President Trump legalized the cultivation of industrial hemp Thursday when he signed a widespread, bipartisan farm bill aimed at boosting the agriculture industry.
The fiber of hemp, a non-intoxicating derivative of the cannabis plant, is used to make a variety of products, such as cardboard, carpets, clothes, paper and more.
Hemp production and sales have historically been illegal under the same federal prohibition against marijuana. The farm bill only deals with industrial hemp and does not address recreational or medical marijuana.
Senate Majority Leader Mitch McConnell (R-Ky.) worked with Sens. Rand Paul (R-Ky.), Jeff Merkley (D-Ore.) and Ron Wyden (D-Ore.) to introduce a bill to legalize hemp, which was ultimately included in the farm bill.
"I used my very own hemp pen to sign the conference report, clearing the way for the House and Senate to pass legislation and send it to the president's desk. I'm proud that the bill includes my provision to legalize the production of industrial hemp.

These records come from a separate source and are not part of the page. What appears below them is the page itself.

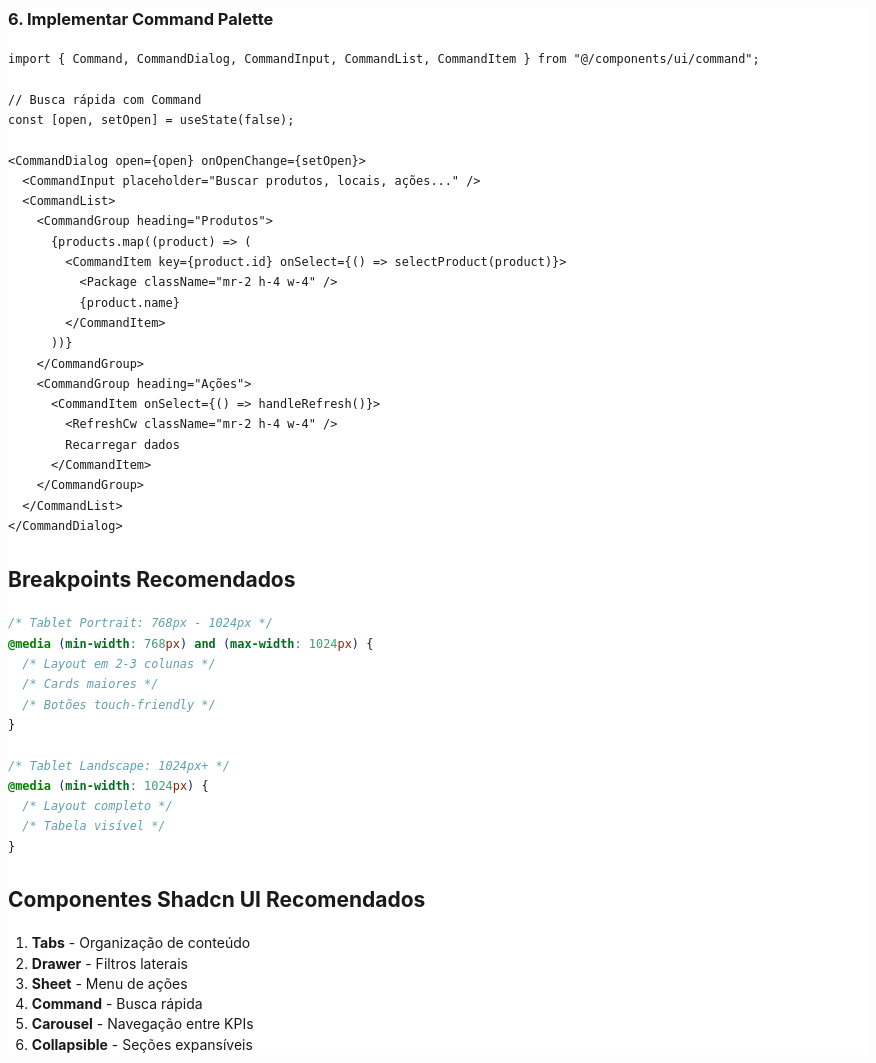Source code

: ### 6. **Implementar Command Palette**
```tsx
import { Command, CommandDialog, CommandInput, CommandList, CommandItem } from "@/components/ui/command";

// Busca rápida com Command
const [open, setOpen] = useState(false);

<CommandDialog open={open} onOpenChange={setOpen}>
  <CommandInput placeholder="Buscar produtos, locais, ações..." />
  <CommandList>
    <CommandGroup heading="Produtos">
      {products.map((product) => (
        <CommandItem key={product.id} onSelect={() => selectProduct(product)}>
          <Package className="mr-2 h-4 w-4" />
          {product.name}
        </CommandItem>
      ))}
    </CommandGroup>
    <CommandGroup heading="Ações">
      <CommandItem onSelect={() => handleRefresh()}>
        <RefreshCw className="mr-2 h-4 w-4" />
        Recarregar dados
      </CommandItem>
    </CommandGroup>
  </CommandList>
</CommandDialog>
```

## Breakpoints Recomendados

```css
/* Tablet Portrait: 768px - 1024px */
@media (min-width: 768px) and (max-width: 1024px) {
  /* Layout em 2-3 colunas */
  /* Cards maiores */
  /* Botões touch-friendly */
}

/* Tablet Landscape: 1024px+ */
@media (min-width: 1024px) {
  /* Layout completo */
  /* Tabela visível */
}
```

## Componentes Shadcn UI Recomendados

1. **Tabs** - Organização de conteúdo
2. **Drawer** - Filtros laterais
3. **Sheet** - Menu de ações
4. **Command** - Busca rápida
5. **Carousel** - Navegação entre KPIs
6. **Collapsible** - Seções expansíveis
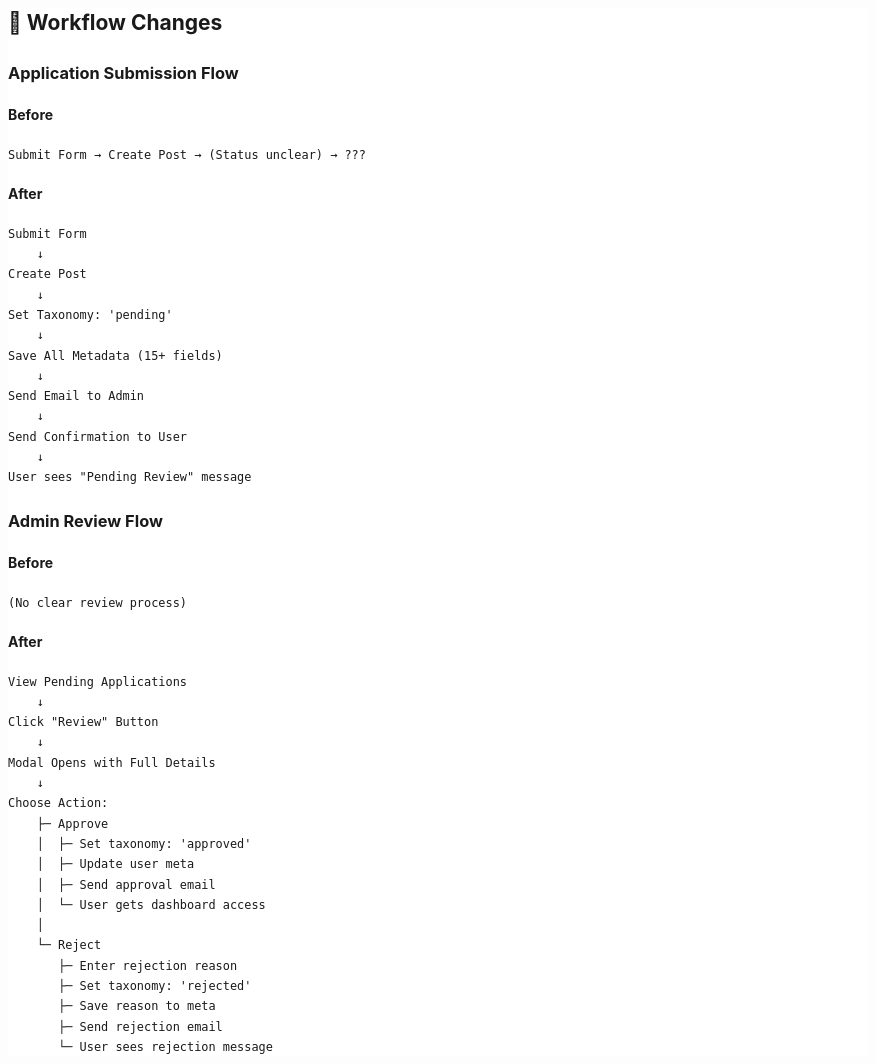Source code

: 
## 🔄 Workflow Changes

### Application Submission Flow

#### Before
```
Submit Form → Create Post → (Status unclear) → ???
```

#### After
```
Submit Form
    ↓
Create Post
    ↓
Set Taxonomy: 'pending'
    ↓
Save All Metadata (15+ fields)
    ↓
Send Email to Admin
    ↓
Send Confirmation to User
    ↓
User sees "Pending Review" message
```

### Admin Review Flow

#### Before
```
(No clear review process)
```

#### After
```
View Pending Applications
    ↓
Click "Review" Button
    ↓
Modal Opens with Full Details
    ↓
Choose Action:
    ├─ Approve
    │  ├─ Set taxonomy: 'approved'
    │  ├─ Update user meta
    │  ├─ Send approval email
    │  └─ User gets dashboard access
    │
    └─ Reject
       ├─ Enter rejection reason
       ├─ Set taxonomy: 'rejected'
       ├─ Save reason to meta
       ├─ Send rejection email
       └─ User sees rejection message
```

It's a victory for farmers and consumers throughout our country," McConnell said when the Senate advanced the farm bill earlier this month.
The farm bill helps removes obstacles farmers face in growing hemp, including restricted access to banking, water rights and crop insurance. Hemp is easier to grow than cotton, corn or soybeans as it requires little water and can be viable in lower-quality soil that is not practical for other crops.
The hemp provision is just one of several aspects of the farm bill meant to aid farmers as exports of agricultural products such as soybeans take a hit as Trump engages in a bitter trade war with China and other countries.